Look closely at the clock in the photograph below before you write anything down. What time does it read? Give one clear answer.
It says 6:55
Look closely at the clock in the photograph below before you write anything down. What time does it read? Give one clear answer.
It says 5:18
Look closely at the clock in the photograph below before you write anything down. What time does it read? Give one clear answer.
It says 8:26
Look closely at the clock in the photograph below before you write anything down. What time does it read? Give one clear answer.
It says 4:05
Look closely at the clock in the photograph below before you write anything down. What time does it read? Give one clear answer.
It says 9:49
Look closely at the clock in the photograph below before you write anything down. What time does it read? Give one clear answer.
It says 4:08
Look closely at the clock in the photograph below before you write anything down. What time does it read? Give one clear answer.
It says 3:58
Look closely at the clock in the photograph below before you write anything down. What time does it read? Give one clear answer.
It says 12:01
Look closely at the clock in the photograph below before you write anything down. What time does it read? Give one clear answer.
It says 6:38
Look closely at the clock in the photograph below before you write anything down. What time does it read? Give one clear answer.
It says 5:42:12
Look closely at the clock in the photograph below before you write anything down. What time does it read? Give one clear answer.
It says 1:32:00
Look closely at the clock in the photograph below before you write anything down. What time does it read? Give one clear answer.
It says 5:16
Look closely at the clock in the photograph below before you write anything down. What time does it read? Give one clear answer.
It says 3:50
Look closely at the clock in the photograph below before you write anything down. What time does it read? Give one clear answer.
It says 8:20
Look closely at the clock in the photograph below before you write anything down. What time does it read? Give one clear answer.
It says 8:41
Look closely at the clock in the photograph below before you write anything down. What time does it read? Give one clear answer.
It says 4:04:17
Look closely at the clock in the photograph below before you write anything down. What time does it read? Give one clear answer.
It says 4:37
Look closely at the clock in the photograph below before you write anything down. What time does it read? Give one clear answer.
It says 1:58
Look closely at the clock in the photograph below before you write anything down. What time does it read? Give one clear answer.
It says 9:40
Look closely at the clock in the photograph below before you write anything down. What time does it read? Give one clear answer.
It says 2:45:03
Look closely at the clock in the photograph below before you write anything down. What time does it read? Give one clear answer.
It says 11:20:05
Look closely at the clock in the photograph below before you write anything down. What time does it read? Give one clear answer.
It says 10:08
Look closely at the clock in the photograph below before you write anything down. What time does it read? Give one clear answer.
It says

**Task brief:**
Copy all of the material above word for word, from the first line to the last.

**Response to the exercise:**
Look closely at the clock in the photograph below before you write anything down. What time does it read? Give one clear answer.
It says 6:55
Look closely at the clock in the photograph below before you write anything down. What time does it read? Give one clear answer.
It says 5:18
Look closely at the clock in the photograph below before you write anything down. What time does it read? Give one clear answer.
It says 8:26
Look closely at the clock in the photograph below before you write anything down. What time does it read? Give one clear answer.
It says 4:05
Look closely at the clock in the photograph below before you write anything down. What time does it read? Give one clear answer.
It says 9:49
Look closely at the clock in the photograph below before you write anything down. What time does it read? Give one clear answer.
It says 4:08
Look closely at the clock in the photograph below before you write anything down. What time does it read? Give one clear answer.
It says 3:58
Look closely at the clock in the photograph below before you write anything down. What time does it read? Give one clear answer.
It says 12:01
Look closely at the clock in the photograph below before you write anything down. What time does it read? Give one clear answer.
It says 6:38
Look closely at the clock in the photograph below before you write anything down. What time does it read? Give one clear answer.
It says 5:42:12
Look closely at the clock in the photograph below before you write anything down. What time does it read? Give one clear answer.
It says 1:32:00
Look closely at the clock in the photograph below before you write anything down. What time does it read? Give one clear answer.
It says 5:16
Look closely at the clock in the photograph below before you write anything down. What time does it read? Give one clear answer.
It says 3:50
Look closely at the clock in the photograph below before you write anything down. What time does it read? Give one clear answer.
It says 8:20
Look closely at the clock in the photograph below before you write anything down. What time does it read? Give one clear answer.
It says 8:41
Look closely at the clock in the photograph below before you write anything down. What time does it read? Give one clear answer.
It says 4:04:17
Look closely at the clock in the photograph below before you write anything down. What time does it read? Give one clear answer.
It says 4:37
Look closely at the clock in the photograph below before you write anything down. What time does it read? Give one clear answer.
It says 1:58
Look closely at the clock in the photograph below before you write anything down. What time does it read? Give one clear answer.
It says 9:40
Look closely at the clock in the photograph below before you write anything down. What time does it read? Give one clear answer.
It says 2:45:03
Look closely at the clock in the photograph below before you write anything down. What time does it read? Give one clear answer.
It says 11:20:05
Look closely at the clock in the photograph below before you write anything down. What time does it read? Give one clear answer.
It says 10:08
Look closely at the clock in the photograph below before you write anything down. What time does it read? Give one clear answer.
It says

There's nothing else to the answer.